Here in Hinton, Ms. Clark has faced her own setback. One of her students dropped her math class this year because the student’s parents said computers were frivolous. “They told me, ‘You’re not teaching math,’” she says.

Ms. Clark says she is convinced nonetheless that the Internet is improving her ability to teach — and increasing students’ eagerness to learn. Using a laptop that I.B.M. provided her to take home to devise lesson plans, Ms. Clark gets ideas from Web sites developed by teachers around the country. The plan to teach medians by using auto-race results came from a teacher in Texas.
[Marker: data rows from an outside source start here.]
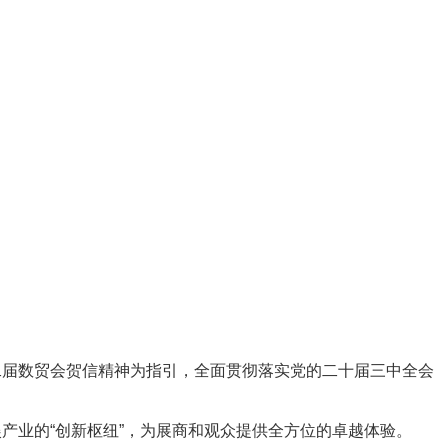
二届数贸会贺信精神为指引，全面贯彻落实党的二十届三中全会
产业的“创新枢纽”，为展商和观众提供全方位的卓越体验。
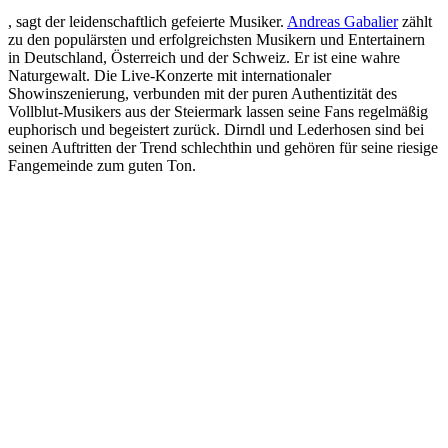
, sagt der leidenschaftlich gefeierte Musiker.
Andreas Gabalier
zählt
zu den populärsten und erfolgreichsten Musikern und Entertainern
in Deutschland, Österreich und der Schweiz. Er ist eine wahre
Naturgewalt. Die Live-Konzerte mit internationaler
Showinszenierung, verbunden mit der puren Authentizität des
Vollblut-Musikers aus der Steiermark lassen seine Fans regelmäßig
euphorisch und begeistert zurück. Dirndl und Lederhosen sind bei
seinen Auftritten der Trend schlechthin und gehören für seine riesige
Fangemeinde zum guten Ton.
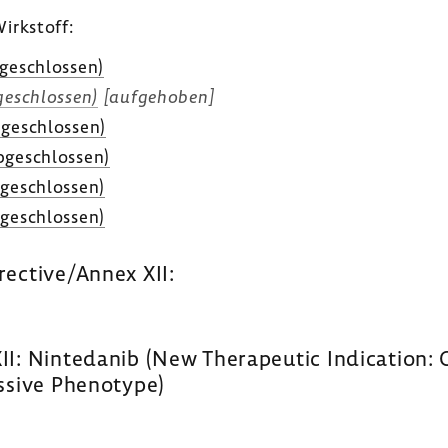
irk­stoff:
ge­schlossen)
e­schlossen)
[aufge­hoben]
ge­schlossen)
ge­schlossen)
ge­schlossen)
ge­schlossen)
rective/Annex XII:
I: Nintedanib (New Therapeutic Indication: Ot
essive Phenotype)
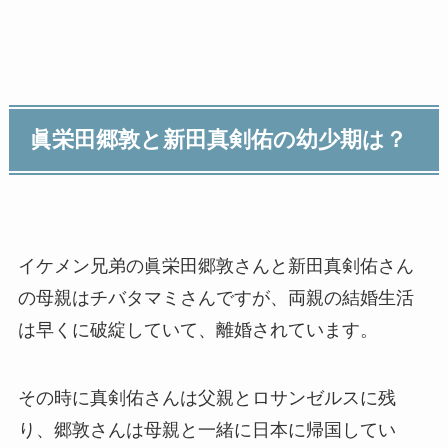
眞栄田郷敦と新田真剣佑の幼少期は？
イケメン兄弟の眞栄田郷敦さんと新田真剣佑さん
の母親はチバタマミさんですが、両親の結婚生活
は早くに破綻していて、離婚されています。
その時に真剣佑さんは父親とロサンゼルスに残
り、郷敦さんは母親と一緒に日本に帰国してい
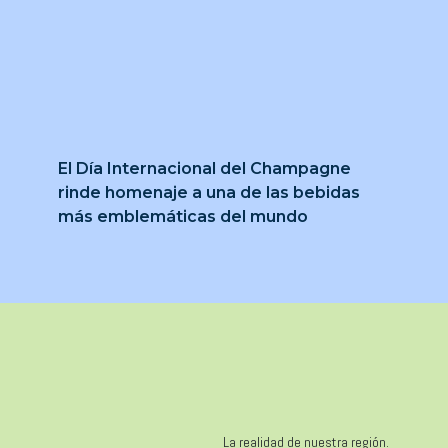
El Día Internacional del Champagne
rinde homenaje a una de las bebidas
más emblemáticas del mundo
La realidad de nuestra región.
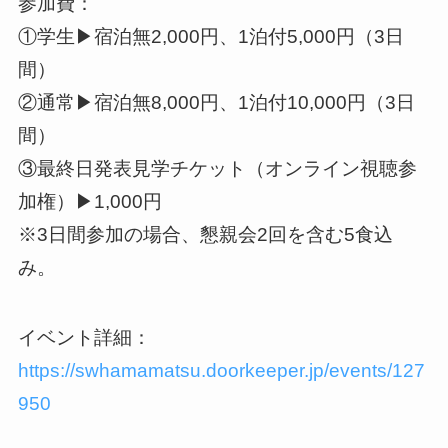
参加費：
①学生▶宿泊無2,000円、1泊付5,000円（3日
間）
②通常▶宿泊無8,000円、1泊付10,000円（3日
間）
③最終日発表見学チケット（オンライン視聴参
加権）▶1,000円
※3日間参加の場合、懇親会2回を含む5食込
み。
イベント詳細：
https://swhamamatsu.doorkeeper.jp/events/127
950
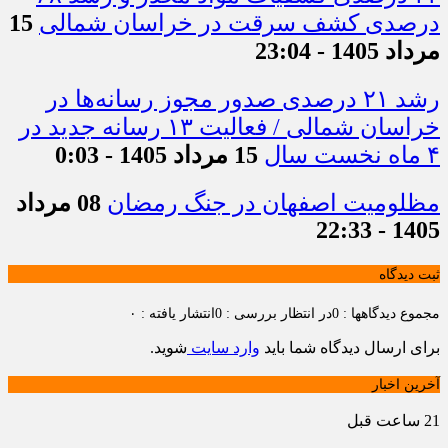
درصدی کشف سرقت در خراسان شمالی
15
مرداد 1405 - 23:04
رشد ۲۱ درصدی صدور مجوز رسانه‌ها در
خراسان شمالی / فعالیت ۱۳ رسانه جدید در
۴ ماه نخست سال
15 مرداد 1405 - 0:03
مظلومیت اصفهان در جنگ رمضان
08 مرداد
1405 - 22:33
ثبت دیدگاه
مجموع دیدگاهها : 0
در انتظار بررسی : 0
انتشار یافته : ۰
برای ارسال دیدگاه شما باید
وارد سایت
شوید.
آخرین اخبار
21 ساعت قبل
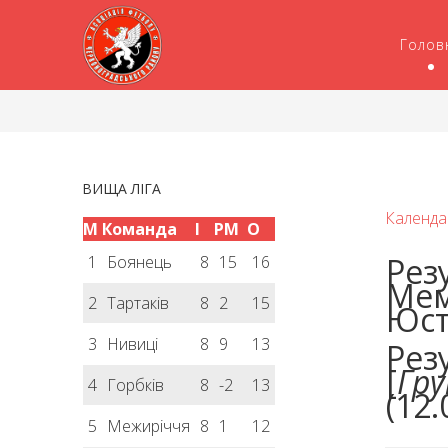
Голов
ВИЩА ЛІГА
Календа
М
Команда
І
РМ
О
Рез
1
Боянець
8
15
16
Мем
2
Тартаків
8
2
15
Юст
3
Нивиці
8
9
13
Рез
[
Гру
4
Горбків
8
-2
13
(12.
5
Межиріччя
8
1
12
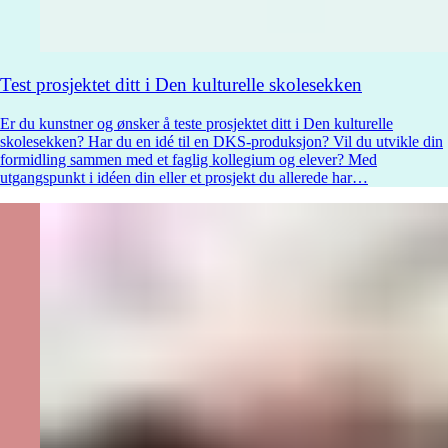
Test prosjektet ditt i Den kulturelle skolesekken
Er du kunstner og ønsker å teste prosjektet ditt i Den kulturelle
skolesekken? Har du en idé til en DKS-produksjon? Vil du utvikle din
formidling sammen med et faglig kollegium og elever? Med
utgangspunkt i idéen din eller et prosjekt du allerede har
…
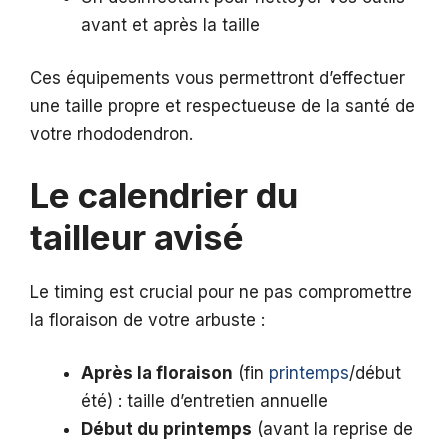
avant et après la taille
Ces équipements vous permettront d’effectuer
une taille propre et respectueuse de la santé de
votre rhododendron.
Le calendrier du
tailleur avisé
Le timing est crucial pour ne pas compromettre
la floraison de votre arbuste :
Après la floraison
(fin
printemps
/début
été) : taille d’entretien annuelle
Début du printemps
(avant la reprise de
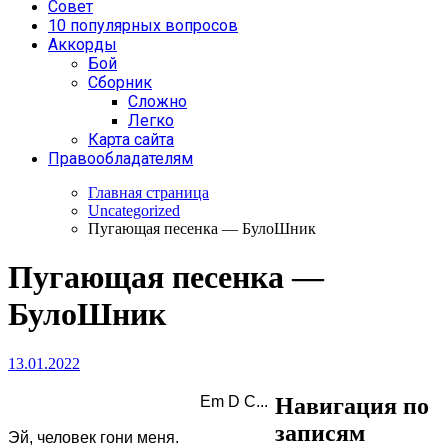
Совет
10 популярных вопросов
Аккорды
Бой
Сборник
Сложно
Легко
Карта сайта
Правообладателям
Главная страница
Uncategorized
Пугающая песенка — БулоШник
Пугающая песенка —
БулоШник
13.01.2022
						Em D C...

Навигация по
записям
Эй, человек гони меня.
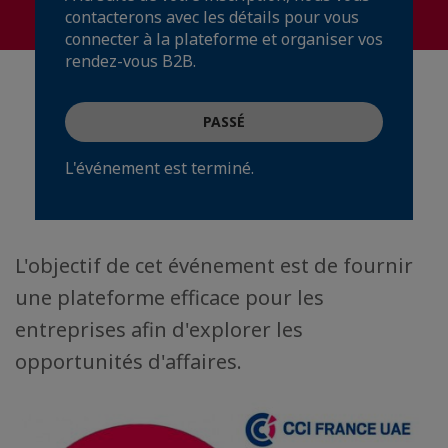
contacterons avec les détails pour vous
connecter à la plateforme et organiser vos
rendez-vous B2B.
PASSÉ
L'événement est terminé.
L'objectif de cet événement est de fournir
une plateforme efficace pour les
entreprises afin d'explorer les
opportunités d'affaires.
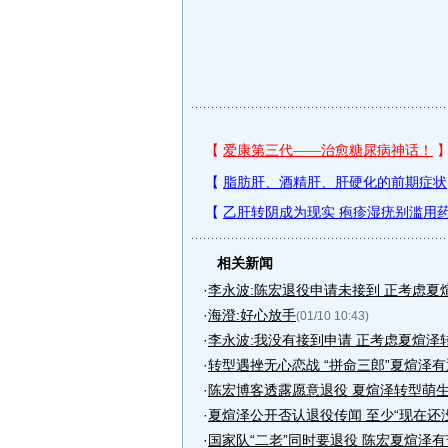
相关新闻
·
李永波:陈宏退役申请未接到 正考虑夏
·
海澄:好心放手
(01/10 10:43)
·
李永波:我没有接到申请 正考虑夏煊泽
·
转型遇挫无心恋战 “拼命三郎”夏煊泽
·
陈宏博客透露愿意退役 夏煊泽转型萌
·
夏煊泽公开否认退役传闻 至少“现在还
·
国家队“二老”同时要退役 陈宏夏煊泽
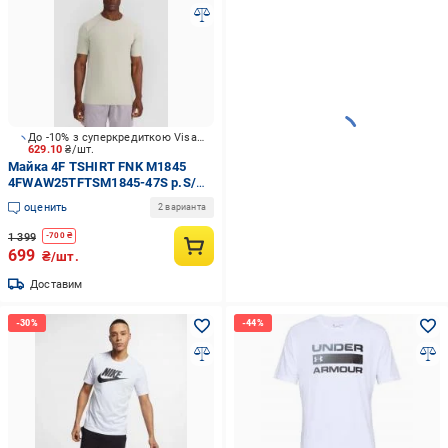
До -10% з суперкредиткою Visa Вигода
629.10
₴/шт.
Майка 4F TSHIRT FNK M1845
4FWAW25TFTSM1845-47S р.S/M
белый
оценить
2 варианта
1 399
-
700
₴
699
₴/шт.
Доставим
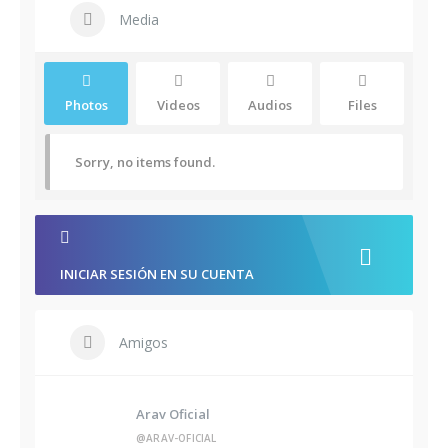
Media
Photos
Videos
Audios
Files
Sorry, no items found.
INICIAR SESIÓN EN SU CUENTA
Amigos
Arav Oficial
@ARAV-OFICIAL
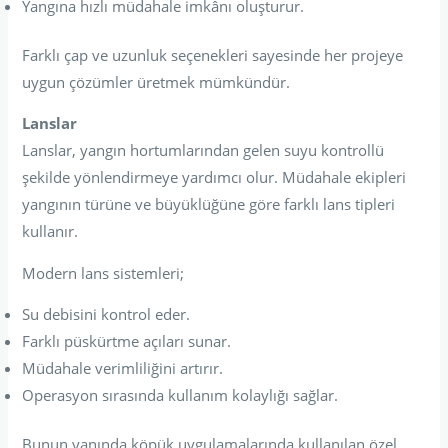
Yangına hızlı müdahale imkânı oluşturur.
Farklı çap ve uzunluk seçenekleri sayesinde her projeye
uygun çözümler üretmek mümkündür.
Lanslar
Lanslar, yangın hortumlarından gelen suyu kontrollü
şekilde yönlendirmeye yardımcı olur. Müdahale ekipleri
yangının türüne ve büyüklüğüne göre farklı lans tipleri
kullanır.
Modern lans sistemleri;
Su debisini kontrol eder.
Farklı püskürtme açıları sunar.
Müdahale verimliliğini artırır.
Operasyon sırasında kullanım kolaylığı sağlar.
Bunun yanında köpük uygulamalarında kullanılan özel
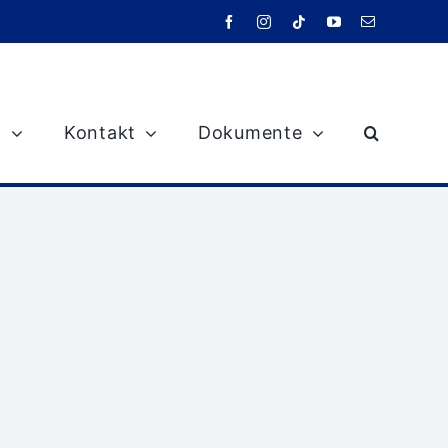
m
Kontakt
Dokumente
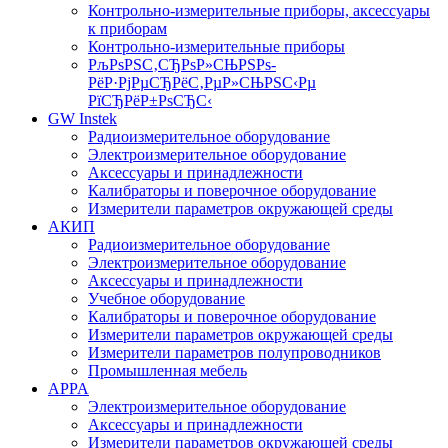
Контрольно-измерительные приборы, аксессуары
к приборам
Контрольно-измерительные приборы
РљРѕРЅС‚СЂРѕР»СЊРЅРѕ-
РёР·РјРµСЂРёС‚РµР»СЊРЅС‹Рµ
РїСЂРёР±РѕСЂС‹
GW Instek
Радиоизмерительное оборудование
Электроизмерительное оборудование
Аксессуары и принадлежности
Калибраторы и поверочное оборудование
Измерители параметров окружающей среды
АКИП
Радиоизмерительное оборудование
Электроизмерительное оборудование
Аксессуары и принадлежности
Учебное оборудование
Калибраторы и поверочное оборудование
Измерители параметров окружающей среды
Измерители параметров полупроводников
Промышленная мебель
APPA
Электроизмерительное оборудование
Аксессуары и принадлежности
Измерители параметров окружающей среды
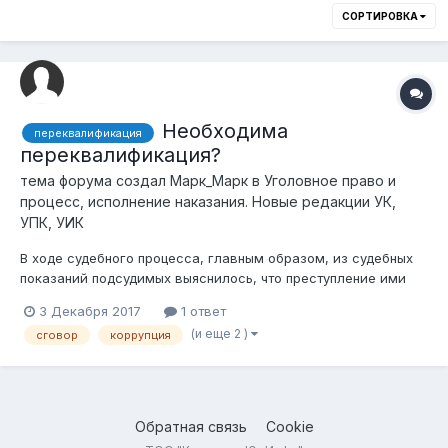
СОРТИРОВКА
Необходима
переквалификация
переквалификация?
тема форума создал
Марк_Марк
в
Уголовное право и
процесс, исполнение наказания. Новые редакции УК,
УПК, УИК
В ходе судебного процесса, главным образом, из судебных
показаний подсудимых выяснилось, что преступление ими
было совершено по мотивам, которые не являются
3 Декабря 2017
1 ответ
признаками состава преступления, в котором они
(и еще 2 )
сговор
коррупция
обвиняются на данном процессе. Истинные мотивы являются
составом преступления, за которое предус...
Обратная связь
Cookie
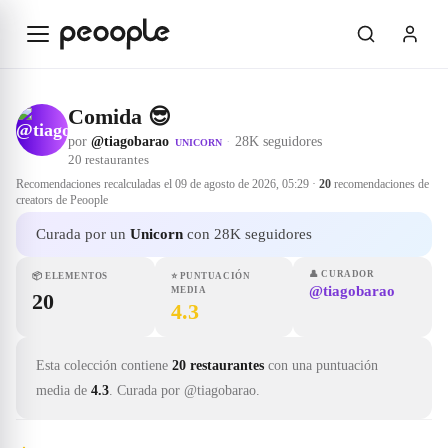
Saltar al contenido principal
Comida 😎
por
@tiagobarao
·
28K seguidores
UNICORN
20
restaurantes
Recomendaciones recalculadas el
09 de agosto de 2026, 05:29
·
20
recomendaciones de
creators de Peoople
Curada por un
Unicorn
con 28K seguidores
👤
CURADOR
📦
ELEMENTOS
⭐
PUNTUACIÓN
@tiagobarao
MEDIA
20
4.3
Esta colección contiene
20 restaurantes
con una puntuación
media de
4.3
.
Curada por @tiagobarao.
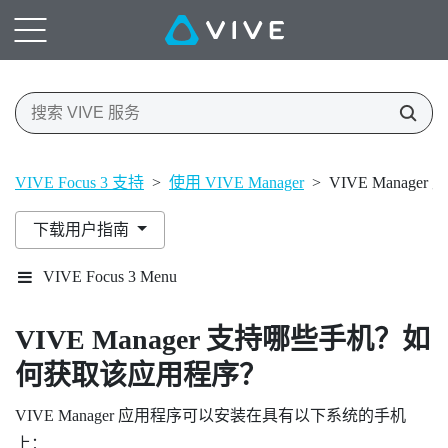
VIVE Focus 3 支持
>
使用 VIVE Manager
>
VIVE Mana
下载用户指南
VIVE Focus 3 Menu
VIVE Manager
支持哪些手机？如
何获取该应用程序？
VIVE Manager
应用程序可以安装在具有以下系统的手机
上：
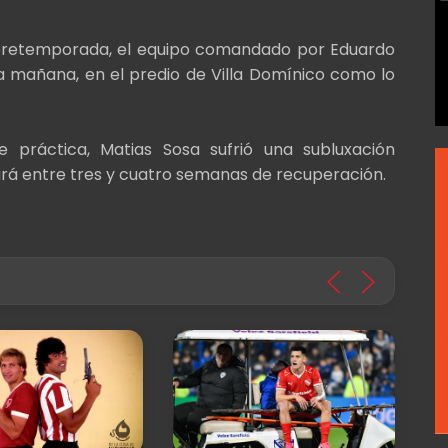
 pretemporada, el equipo comandado por Eduardo
 mañana, en el predio de Villa Domínico como lo
 práctica, Matias Sosa sufrió una subluxación
ará entre tres y cuatro semanas de recuperación.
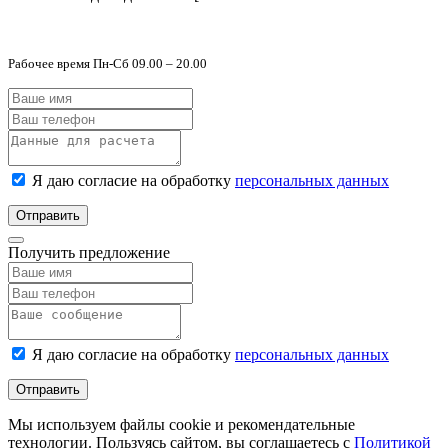
Рабочее время Пн-Сб 09.00 – 20.00
Я даю согласие на обработку
персональных данных
Отправить
Получить предложение
Я даю согласие на обработку
персональных данных
Отправить
Мы используем файлы cookie и рекомендательные
технологии. Пользуясь сайтом, вы соглашаетесь с
Политикой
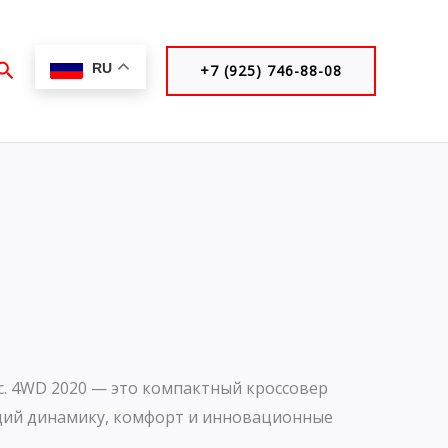
Поиск
RU
+7 (925) 746-88-08
л.с. 4WD 2020 — это компактный кроссовер
щий динамику, комфорт и инновационные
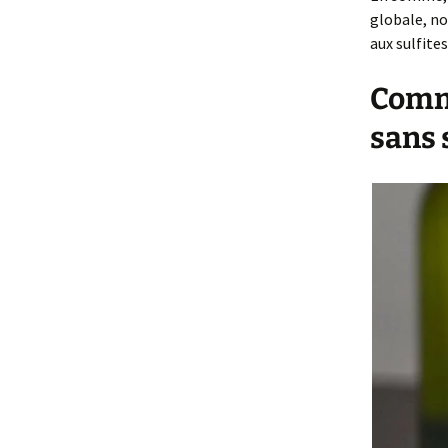
globale, no
aux sulfites
Comme
sans 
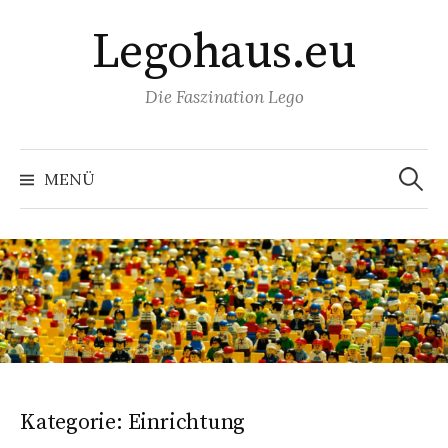
Springe
Legohaus.eu
zum
Inhalt
Die Faszination Lego
Suchen
nach:
MENÜ
Kategorie:
Einrichtung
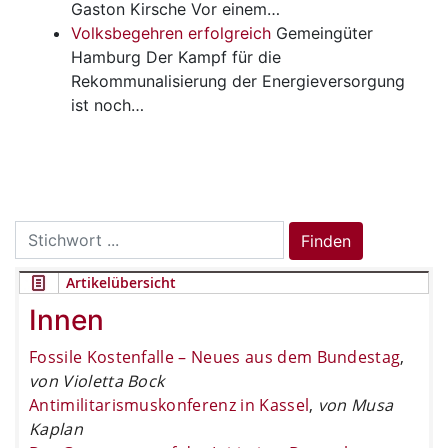
Gaston Kirsche Vor einem…
Volksbegehren erfolgreich
Gemeingüter
Hamburg Der Kampf für die
Rekommunalisierung der Energieversorgung
ist noch…
Search
Finden
for:
Artikelübersicht
Innen
Fossile Kostenfalle – Neues aus dem Bundestag
,
von Violetta Bock
Antimilitarismuskonferenz in Kassel
,
von Musa
Kaplan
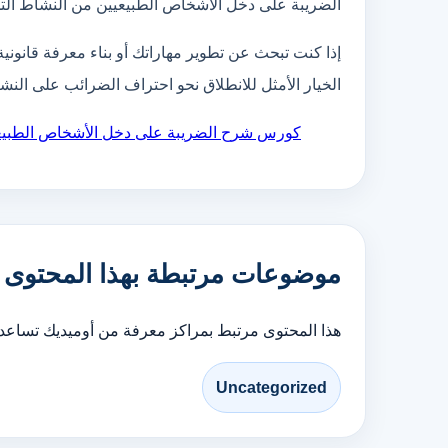
الضريبة على دخل الأشخاص الطبيعيين من النشاط التج
إذا كنت تبحث عن تطوير مهاراتك أو بناء معرفة قانو
الخيار الأمثل للانطلاق نحو احتراف الضرائب على النش
كورس شرح الضريبة على دخل الأشخاص الطبيعي
موضوعات مرتبطة بهذا المحتوى
هذا المحتوى مرتبط بمراكز معرفة من أوميديك تساع
Uncategorized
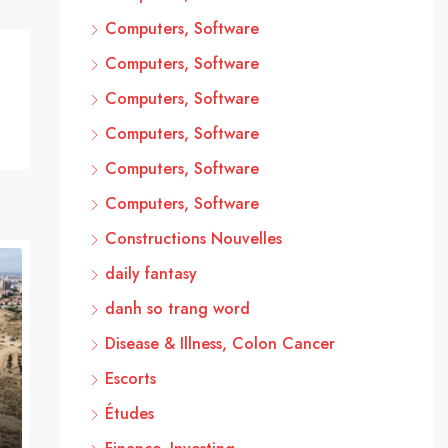
Computers, Software
Computers, Software
Computers, Software
Computers, Software
Computers, Software
Computers, Software
Constructions Nouvelles
daily fantasy
danh so trang word
Disease & Illness, Colon Cancer
Escorts
Études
In 29 years of being a teacher, Ms. Clark says, she has struggled to teach math successfully. Her Hinton students rank in the bottom half of all West Virginia youngsters.

But technology, Ms. Clark says, has given her the “shot in the arm that I needed.” She is putting off retirement because of the computers, she says. And she thinks that when tests are taken again this spring, the results will prove the effectiveness of the new methods of instruction.

“I know it,” she says. “My students have a better understanding of math.”